The central goal of the AHCA was to decrease government spending and potentially lower the cost to consumers. The AHCA kept the provision covering pre-existing conditions and allowed the states to continue to enroll persons by means of the ACA Medicaid expansions through January 1, 2020. Enrollments after that date would be disallowed. It would also include tax credits for earners under $75,000 or families under $150,000. People who have a 63-day break in coverage would also incur a 30 percent surcharge, whether healthy or currently suffering from a medical condition. In addition, the AHCA included a provision restricting funds to Planned Parenthood for the next year, but did not include it as a permanent portion of the bill.
The bill drew considerable oppositions from all sides of the political spectrum. The Congressional Budget Office (CBO) found that “healthcare insurance coverage would be reduced by 14 million in 2018, 21 million in 2020, and 24 million in 2026 relative to current law,” according to their analysis published on March 13. In addition, it would reduce government spending by $337 billion over a decade, but only assuming that the Medicaid provision would not be revised in the future. An updated analysis published by the CBO on March 23 pointed out that following several changes in the bill, the government spending reduction would amount to $150 billion instead of the original $337 billion. On the other hand, the tax cuts would amount to $900 billion less in tax revenue collected.
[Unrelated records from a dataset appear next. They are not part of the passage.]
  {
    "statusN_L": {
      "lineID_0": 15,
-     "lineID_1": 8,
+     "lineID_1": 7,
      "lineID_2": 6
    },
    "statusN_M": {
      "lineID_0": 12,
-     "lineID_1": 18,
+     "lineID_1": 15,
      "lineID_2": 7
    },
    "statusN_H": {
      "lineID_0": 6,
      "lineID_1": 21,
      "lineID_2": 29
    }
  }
Bishop Frank J. Dewane, Chairman of the USCCB’s Committee on Domestic Justice and Human Development, submitted a letter to Congress representatives outlining the thoughts of the bishops on the proposed bill. While praising some aspects of the new bill, such as the provisions protecting life and the increased flexibility under the new bill, Bishop Dewane highlighted the aspects which he and the USCCB more broadly would be opposed to, specifically centering around the Medicaid position and increased costs for older people with low fixed incomes. He concluded, “The ACA is, by no means, a perfect law. The Catholic Bishops of the United States registered serious objections at the time of its passage. However, in attempting to improve the deficiencies of the ACA, health care policy ought not create other unacceptable problems, particularly for those who struggle on the margins of our society.”
Although Pope Francis has not expressed himself explicitly on the issue, in a meeting with members of the Doctors with Africa last May pointed out, “Health is not a consumer good but a universal right, so access to health services cannot be a privilege.”
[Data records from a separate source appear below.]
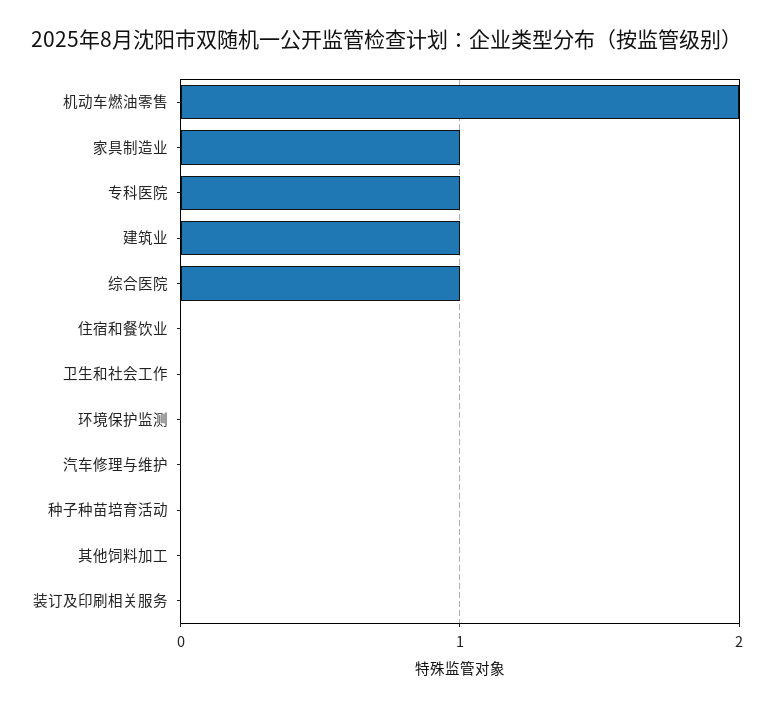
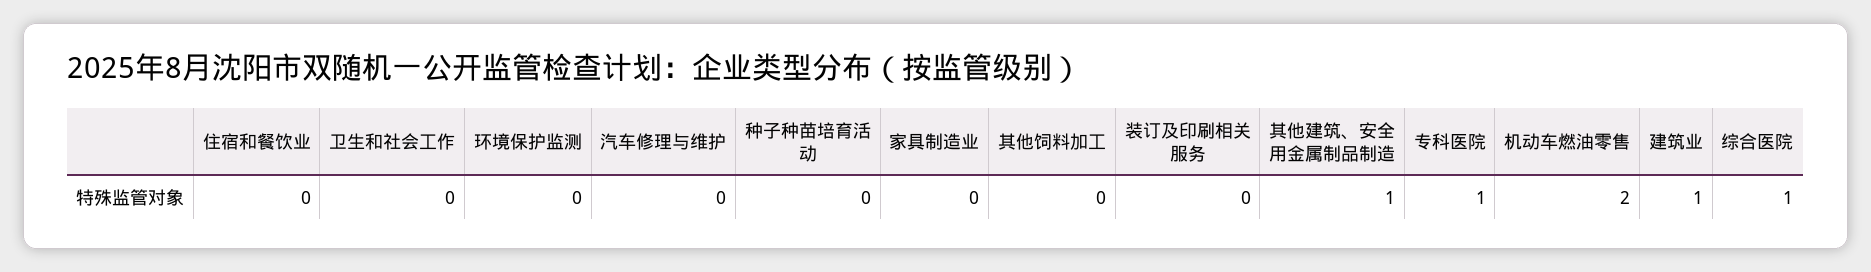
  {
    "机动车燃油零售": 2,
-   "家具制造业": 1,
+   "家具制造业": 0,
    "专科医院": 1,
    "建筑业": 1,
    "综合医院": 1,
    "住宿和餐饮业": 0,
    "卫生和社会工作": 0,
    "环境保护监测": 0,
    "汽车修理与维护": 0,
    "种子种苗培育活动": 0,
    "其他饲料加工": 0,
-   "装订及印刷相关服务": 0
+   "装订及印刷相关服务": 0,
+   "其他建筑、安全用金属制品制造": 1
  }

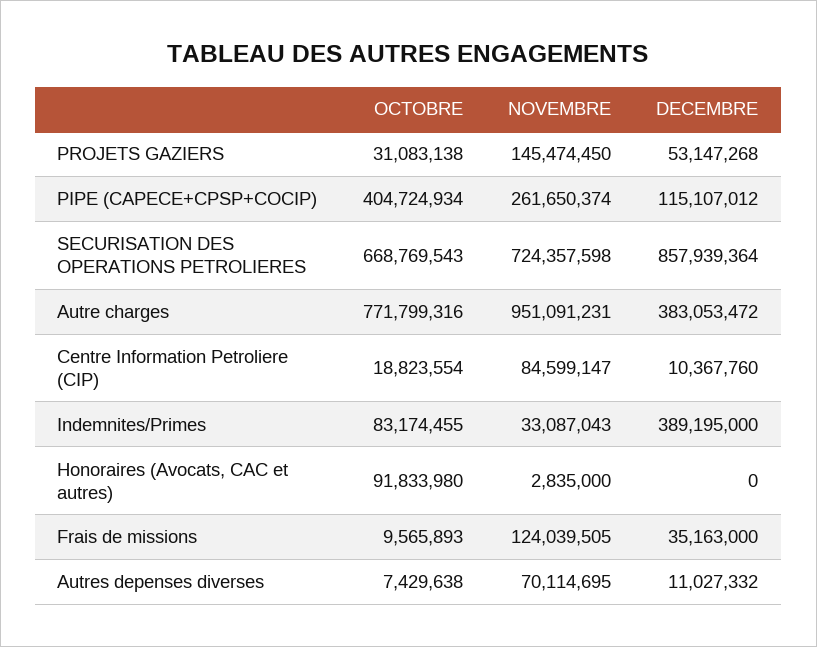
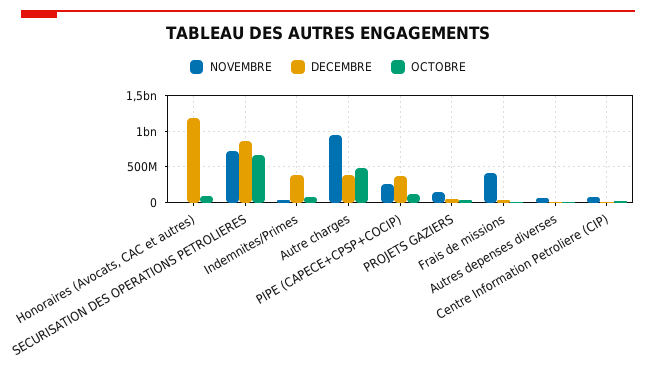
  {
    "OCTOBRE": {
      "PROJETS GAZIERS": 31083138,
-     "PIPE (CAPECE+CPSP+COCIP)": 404724934,
+     "PIPE (CAPECE+CPSP+COCIP)": 100000000,
      "SECURISATION DES OPERATIONS PETROLIERES": 668769543,
-     "Autre charges": 771799316,
+     "Autre charges": 500000000,
      "Centre Information Petroliere (CIP)": 18823554,
      "Indemnites/Primes": 83174455,
      "Honoraires (Avocats, CAC et autres)": 91833980,
      "Frais de missions": 9565893,
      "Autres depenses diverses": 7429638
    },
    "NOVEMBRE": {
      "PROJETS GAZIERS": 145474450,
      "PIPE (CAPECE+CPSP+COCIP)": 261650374,
      "SECURISATION DES OPERATIONS PETROLIERES": 724357598,
      "Autre charges": 951091231,
      "Centre Information Petroliere (CIP)": 84599147,
      "Indemnites/Primes": 33087043,
      "Honoraires (Avocats, CAC et autres)": 2835000,
-     "Frais de missions": 124039505,
+     "Frais de missions": 400000000,
      "Autres depenses diverses": 70114695
    },
    "DECEMBRE": {
      "PROJETS GAZIERS": 53147268,
-     "PIPE (CAPECE+CPSP+COCIP)": 115107012,
+     "PIPE (CAPECE+CPSP+COCIP)": 400000000,
      "SECURISATION DES OPERATIONS PETROLIERES": 857939364,
      "Autre charges": 383053472,
      "Centre Information Petroliere (CIP)": 10367760,
      "Indemnites/Primes": 389195000,
-     "Honoraires (Avocats, CAC et autres)": 0,
+     "Honoraires (Avocats, CAC et autres)": 1200000000,
      "Frais de missions": 35163000,
      "Autres depenses diverses": 11027332
    }
  }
On the other hand, the House Freedom Caucus publicly opposed the bill over the fact that it would not do much to decrease spending on the long run. Various right-wing publications have thus termed the AHCA “Obamacare-lite,” criticizing that it does not do away with the problematic propositions of the ACA, while doing little to make the insurance plan market more competitive and prices more affordable.
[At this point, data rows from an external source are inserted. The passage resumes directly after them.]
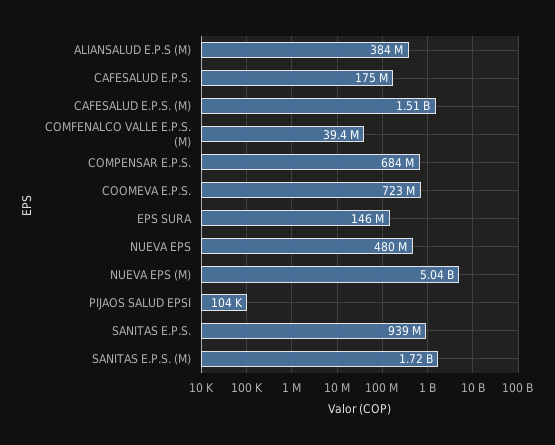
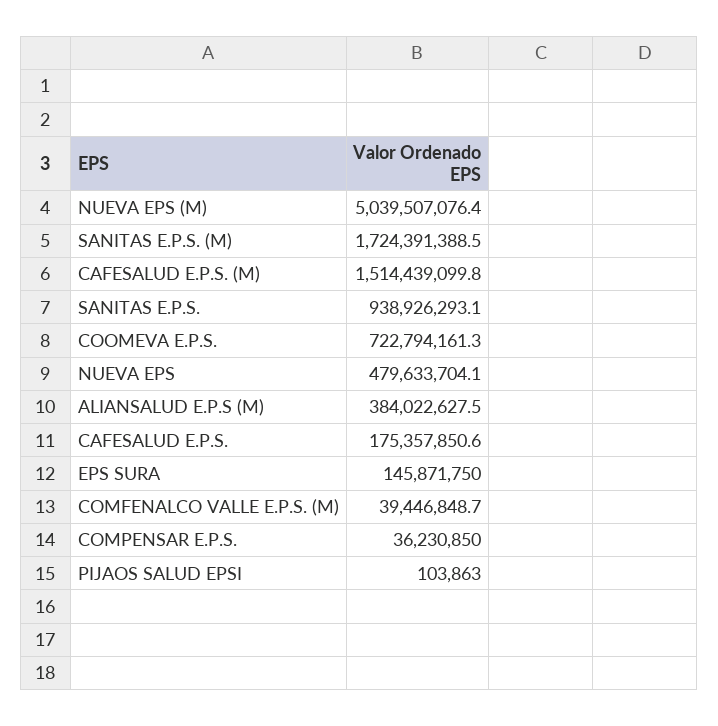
  {
    "ALIANSALUD E.P.S (M)": 384022627.5,
    "CAFESALUD E.P.S.": 175357850.6,
    "CAFESALUD E.P.S. (M)": 1514439099.8,
    "COMFENALCO VALLE E.P.S. (M)": 39446848.7,
-   "COMPENSAR E.P.S.": 684000000,
+   "COMPENSAR E.P.S.": 36230850,
    "COOMEVA E.P.S.": 722794161.3,
    "EPS SURA": 145871750,
    "NUEVA EPS": 479633704.1,
    "NUEVA EPS (M)": 5039507076.4,
    "PIJAOS SALUD EPSI": 103863,
    "SANITAS E.P.S.": 938926293.1,
    "SANITAS E.P.S. (M)": 1724391388.5
  }

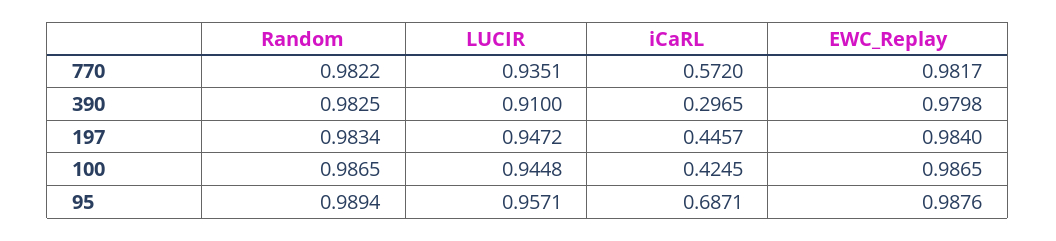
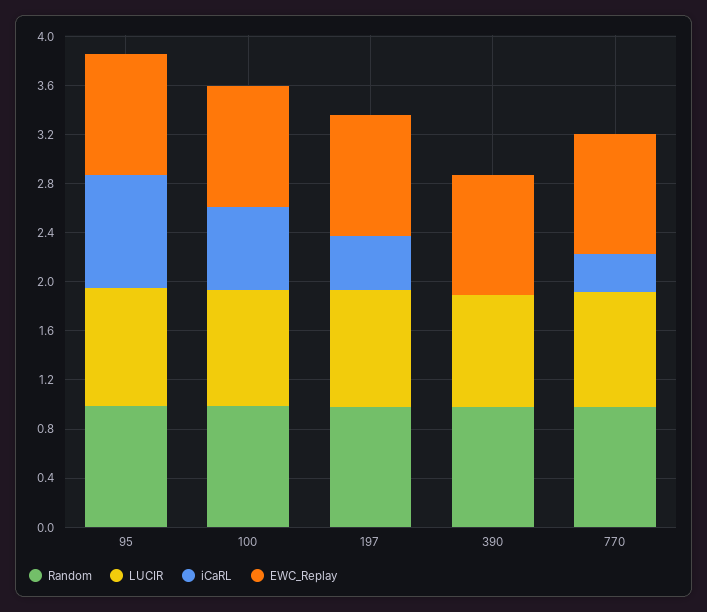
  {
    "Random": {
      "770": 0.9822,
      "390": 0.9825,
      "197": 0.9834,
      "100": 0.9865,
      "95": 0.9894
    },
    "LUCIR": {
      "770": 0.9351,
      "390": 0.91,
      "197": 0.9472,
      "100": 0.9448,
      "95": 0.9571
    },
    "iCaRL": {
-     "770": 0.572,
+     "770": 0.3,
-     "390": 0.2965,
+     "390": 0,
      "197": 0.4457,
-     "100": 0.4245,
+     "100": 0.7,
-     "95": 0.6871
+     "95": 0.9
    },
    "EWC_Replay": {
      "770": 0.9817,
      "390": 0.9798,
      "197": 0.984,
      "100": 0.9865,
      "95": 0.9876
    }
  }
Following criticism on all sides, Speaker Ryan and President Trump nonetheless pushed for a vote, which was scheduled for Friday, March 24. Within hours of the vote, however, the House bill was withdrawn following multiple sources arguing that Republicans had insufficient support to pass it in the house. Following this move, Ryan and Trump have promised to reintroduced an updated version of the Act in the near future.